Watching Izaak's medical bills pile up has become overwhelming. I rejoined the working world this past August... when I knew we would need money the most. But a prayer was answered when we were told our medical bills would be paid in full through a program at our local children's hospital for Izaak's visit last April. My joy soon turned to disappointment after receiving news that our insurance is declining to pay for further doctor visits... which we have every couple of months to monitor his growth and development. I've since had to cancel appointments, second guessing if we're doing the right thing.

Izaak is 17 months old now and is just now saying words beyond "Momma" and "Da da". He has yet to take his first steps. He has been cruising our kitchen, bathrooms, and living room. I just feel he will do things in his own time and have decided if he's not walking by his 18 month check-up, we may be forced to consider therapy.
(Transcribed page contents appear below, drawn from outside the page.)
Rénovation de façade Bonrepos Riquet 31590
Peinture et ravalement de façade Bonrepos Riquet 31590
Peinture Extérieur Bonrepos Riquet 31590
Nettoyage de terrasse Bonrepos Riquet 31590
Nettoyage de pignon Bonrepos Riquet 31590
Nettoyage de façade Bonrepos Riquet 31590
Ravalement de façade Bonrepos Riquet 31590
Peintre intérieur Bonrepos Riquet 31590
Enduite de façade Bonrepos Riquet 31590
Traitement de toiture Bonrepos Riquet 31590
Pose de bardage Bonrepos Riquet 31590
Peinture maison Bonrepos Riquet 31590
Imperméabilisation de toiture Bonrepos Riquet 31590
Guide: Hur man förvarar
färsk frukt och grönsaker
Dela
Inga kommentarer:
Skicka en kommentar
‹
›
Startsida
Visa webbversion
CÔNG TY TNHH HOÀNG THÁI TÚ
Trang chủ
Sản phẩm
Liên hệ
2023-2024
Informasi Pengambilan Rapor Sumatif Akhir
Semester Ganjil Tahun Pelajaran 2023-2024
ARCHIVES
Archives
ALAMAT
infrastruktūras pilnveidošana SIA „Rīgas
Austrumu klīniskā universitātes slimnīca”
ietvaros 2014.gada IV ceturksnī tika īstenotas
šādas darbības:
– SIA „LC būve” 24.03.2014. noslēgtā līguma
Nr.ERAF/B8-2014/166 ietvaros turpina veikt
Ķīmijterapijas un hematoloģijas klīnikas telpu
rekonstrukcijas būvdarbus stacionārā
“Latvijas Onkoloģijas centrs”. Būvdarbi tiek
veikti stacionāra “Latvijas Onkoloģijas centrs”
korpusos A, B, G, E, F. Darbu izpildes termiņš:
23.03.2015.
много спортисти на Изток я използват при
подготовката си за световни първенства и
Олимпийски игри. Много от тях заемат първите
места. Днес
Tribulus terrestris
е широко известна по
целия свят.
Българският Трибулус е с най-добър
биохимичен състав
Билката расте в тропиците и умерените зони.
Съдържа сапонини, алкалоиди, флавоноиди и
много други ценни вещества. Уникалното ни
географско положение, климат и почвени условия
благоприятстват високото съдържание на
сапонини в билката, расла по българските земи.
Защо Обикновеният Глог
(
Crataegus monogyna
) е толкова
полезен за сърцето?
Surely he isn't the first to be a late bloomer! Still holding out hope....

Sunday, October 20, 2013

Raising Daisies

Raising children is by far the toughest job any parent can have. We are responsible for teaching another person manners, responsibility, how to treat others, and the list goes on.
I must say that raising girls has proved to be a challenge. On top of teaching the previously mentioned, teaching girls the basic skills of being a wife and a mother is important, too. But the following article sums up some pretty important things to teach our girls!
I've been forced to think of the times I've gossiped on the phone and said not so nice things about about people....not realizing my girls are watching....and learning!

So...the best advice: Be aware of yourself! I know I'll be more careful with my words!